Он, бреющийся и чистый, высказывается против больницы, которая "изнеживает людей", против мыла, "ведущего к простуде". Он, побывавший на шхунах Свенсона, рослый и сытый, зовет свой народ назад к феодализму, к трахоме, в прошлые столетия.
Начальник поста вспоминает об этом князьке лаконично:
- Молодой еще, но шерстка папашина.
Папашина шерстка, папашины зубы. И когда, объезжая район, пограничник встречает вырезанный на сосне портрет человека, он знает: где-то было убийство. Суеверный преступник оставил на сосновой коре портрет убитого, чтобы мертвец не преследовал по пятам. А дальше, шаг за шагом, иногда месяцами, выясняется, что убитый - или пастух, ездивший с жалобой к прокурору, или комсомолец, выдавший родича - скупщика.
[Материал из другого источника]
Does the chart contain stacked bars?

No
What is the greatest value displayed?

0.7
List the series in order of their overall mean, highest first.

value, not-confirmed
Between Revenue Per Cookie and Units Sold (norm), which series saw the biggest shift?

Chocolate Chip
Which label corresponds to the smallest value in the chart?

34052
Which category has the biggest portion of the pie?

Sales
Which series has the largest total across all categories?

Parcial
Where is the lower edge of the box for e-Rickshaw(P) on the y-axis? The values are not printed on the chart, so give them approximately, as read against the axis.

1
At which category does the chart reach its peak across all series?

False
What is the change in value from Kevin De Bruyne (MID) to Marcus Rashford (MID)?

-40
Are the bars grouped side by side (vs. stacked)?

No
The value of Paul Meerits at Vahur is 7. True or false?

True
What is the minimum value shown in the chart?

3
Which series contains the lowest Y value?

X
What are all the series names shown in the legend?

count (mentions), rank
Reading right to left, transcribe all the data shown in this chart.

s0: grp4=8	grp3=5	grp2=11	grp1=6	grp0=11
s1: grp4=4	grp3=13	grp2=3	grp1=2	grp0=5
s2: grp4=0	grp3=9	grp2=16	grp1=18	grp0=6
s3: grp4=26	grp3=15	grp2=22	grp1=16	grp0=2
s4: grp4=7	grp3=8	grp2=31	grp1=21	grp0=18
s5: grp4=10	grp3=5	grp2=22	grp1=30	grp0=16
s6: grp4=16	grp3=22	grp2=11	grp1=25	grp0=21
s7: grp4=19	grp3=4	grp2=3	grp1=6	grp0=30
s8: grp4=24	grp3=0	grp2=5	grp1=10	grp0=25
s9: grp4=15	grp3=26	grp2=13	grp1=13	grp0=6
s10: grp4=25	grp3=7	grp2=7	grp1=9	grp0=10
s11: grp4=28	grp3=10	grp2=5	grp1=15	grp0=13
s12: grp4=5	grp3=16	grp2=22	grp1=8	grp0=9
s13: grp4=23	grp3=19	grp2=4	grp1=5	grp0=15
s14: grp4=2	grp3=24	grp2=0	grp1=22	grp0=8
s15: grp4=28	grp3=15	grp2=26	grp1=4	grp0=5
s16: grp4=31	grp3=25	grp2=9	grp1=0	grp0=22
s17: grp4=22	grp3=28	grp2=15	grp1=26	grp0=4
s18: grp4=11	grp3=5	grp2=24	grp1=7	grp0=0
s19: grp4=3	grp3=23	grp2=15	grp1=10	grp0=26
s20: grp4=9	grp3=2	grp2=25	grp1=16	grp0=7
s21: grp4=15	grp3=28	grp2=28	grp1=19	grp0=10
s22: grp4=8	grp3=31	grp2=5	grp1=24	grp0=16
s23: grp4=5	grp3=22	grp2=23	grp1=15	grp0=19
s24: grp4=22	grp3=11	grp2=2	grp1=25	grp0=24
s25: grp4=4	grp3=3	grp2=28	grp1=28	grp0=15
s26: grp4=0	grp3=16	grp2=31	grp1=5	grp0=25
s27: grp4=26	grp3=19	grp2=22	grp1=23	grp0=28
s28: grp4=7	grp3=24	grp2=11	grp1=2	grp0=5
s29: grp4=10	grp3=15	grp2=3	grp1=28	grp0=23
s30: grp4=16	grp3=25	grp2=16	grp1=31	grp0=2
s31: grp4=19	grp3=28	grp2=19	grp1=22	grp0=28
Бой феодалам, спекулянтам-контрабандистам дается сразу за Яблоновым хребтом, в Нагаевской бухте, на приисках, в тайге и пароходных трюмах. И трудно сказать, что энергичнее вышибает почву из-под ног феодалов и спекулянтов: скупщик, задержанный в трех лисьих шубах, или старый тунгус, принесший в ячейку вместе с заявлением в партию подарок - рисунок из "Правды", переведенный на бивень моржа? Лучший плес на реке, отвоеванный пограничниками для туземцев-рыбаков, или десять охотников, из которых каждый положит дробину в глаз белке, десять новых осовцев, давших клятву всегда помогать пограничникам?
Трое суток Петр Аянка едет тайгой на собаках. Дважды в дороге его жестоко треплет пурга. Тогда он прячет под оленью малицу, к животу, самого рослого, самого горячего пса из стаи и засыпает в снегу, воткнув в головах тонкий шест.
Если мороз невелик, дорога легка и собаки хорошо отдохнули, Петр Аянка садится на нарту. Он сидит, как удильщик, со своим длинным шестом, подгоняя собак, и поет длинную песню. Он начал ее, отъезжая от юрасы, и кончит петь, когда собаки спустятся по просеке к бухте. Это песня - длиной в четверо суток быстрой езды. Ее суровая музыка - что-то среднее между свистом ветра и скрипом узких полозьев.
Петр Аянка поет:
Коршун летит очень быстро,
Но олень обгоняет его...
Девять собак быстрее оленя.
И-ия... Охи-и-э-э... И-и-э-э...
Девять собак бегут быстро.
Первая, черная, очень больна.
Ей давали медвежью желчь
И посыпали горячей золой.
Ничего не помогает:
Она скоро умрет.
И-э-э... Ао-у-у-эх...
Скоро будет море,
Морская вода - как водка:
Если пить много - вытекает обратно.
Тах! тах! тах!..
В море стоит дом из железа.
Дом идет по воде.
Если Петр Аянка захочет,
Он отдаст двадцать белок
И поедет в большое стойбище.
Чтобы объехать стойбище кругом,
Нужно месяц и шесть дней.
Когда белые гуси пролетают над стойбищем,
Они становятся чернее угля,
Так велик дым от больших юрас.
И-ия... Ихи-и-э... И-иэ...
Трое суток - триста километров для хороших собак. На четвертые нарта выносится к бухте Нагаево. Мимо райсовета, мимо складов, где моржовая шкура висит на дверях, - к дальнему дому под красным флажком.
- Здравствуй, товарищ Аянка!
Сам начальник выходит навстречу. Эта дружба не первого года. И не один самовар, среди полного молчания, был распит вместе с Аянкой в летнем рогожном шалаше пограничников.
Аянка здоровается обеими руками. Начальник - надежный человек. Он изъездил всю тайгу от Нагаево до Колымы. Ему можно рассказать кое-что. Но об этом потом, за вторым самоваром, когда оттает и прорвется наружу обида на князя.
Петр Аянка рассказывает о случае на охоте. Это очень длинный рассказ, потому что медведь был выше дома и ломал Аянку очень долго. Аянка лежал как убитый, но медведь был старый и хитрый. Самый хитрый. Хитрее бобра. Он знал, что у мертвых не вытекает кровь, как текла из Аянки. Лапой, толще сосны, он содрал с головы тунгуса волосы так легко, как снимают американцы кожуру апельсина.
Тогда Аянка ударил его ножом - раз и другой. И нож запрыгал в руке, когда его конец вошел в сердце, - такой сильный был медведь.
Только после третьего самовара Петр Аянка просит начальника достать свой блокнот. Пусть начальник запишет, как на Оймяконе шел родовой суд, как спорили пять дней старики и Романов, тот, что хромой, как за четырнадцать лет работы дали хромому батраку пачку махорки и двенадцать оленей.